Segment Start: DATASET
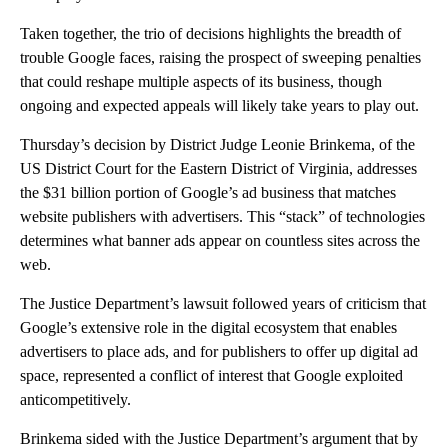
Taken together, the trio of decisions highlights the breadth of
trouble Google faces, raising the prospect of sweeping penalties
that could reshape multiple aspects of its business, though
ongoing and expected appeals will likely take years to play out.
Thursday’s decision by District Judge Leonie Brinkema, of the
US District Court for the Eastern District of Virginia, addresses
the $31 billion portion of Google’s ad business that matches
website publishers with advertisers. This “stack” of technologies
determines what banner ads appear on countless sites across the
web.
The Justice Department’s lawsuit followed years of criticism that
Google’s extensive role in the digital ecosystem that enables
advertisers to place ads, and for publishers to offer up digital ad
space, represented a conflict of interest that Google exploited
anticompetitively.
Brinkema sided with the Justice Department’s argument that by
Segment End: DATASET
Segment Start: DATASET
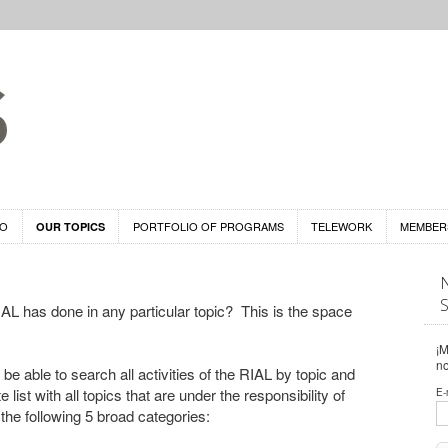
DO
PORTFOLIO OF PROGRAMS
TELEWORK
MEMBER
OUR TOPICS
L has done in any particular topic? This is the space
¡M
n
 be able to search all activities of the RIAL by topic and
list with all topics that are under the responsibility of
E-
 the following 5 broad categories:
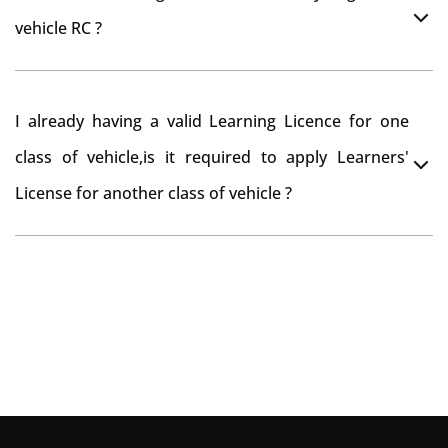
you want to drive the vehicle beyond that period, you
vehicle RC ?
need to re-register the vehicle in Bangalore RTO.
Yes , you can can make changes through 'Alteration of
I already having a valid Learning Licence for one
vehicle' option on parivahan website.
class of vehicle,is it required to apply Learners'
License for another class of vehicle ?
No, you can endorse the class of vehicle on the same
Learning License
Segment End: DATASET
• YOUR ASSIGNMENT: Lay out the lines of the records starting with the line that contains "you want to" and ending with the line that contains "Learning License" as a Markdown table with the columns Row and Line. Number each row and omit any blank lines.

• ANSWER TO THIS TASK:
| Row | Line |
|---|---|
| 1 | you want to drive the vehicle beyond that period, you |
| 2 | vehicle RC ? |
| 3 | need to re-register the vehicle in Bangalore RTO. |
| 4 | Yes , you can can make changes through 'Alteration of |
| 5 | I already having a valid Learning Licence for one |
| 6 | vehicle' option on parivahan website. |
| 7 | class of vehicle,is it required to apply Learners' |
| 8 | License for another class of vehicle ? |
| 9 | No, you can endorse the class of vehicle on the same |
| 10 | Learning License |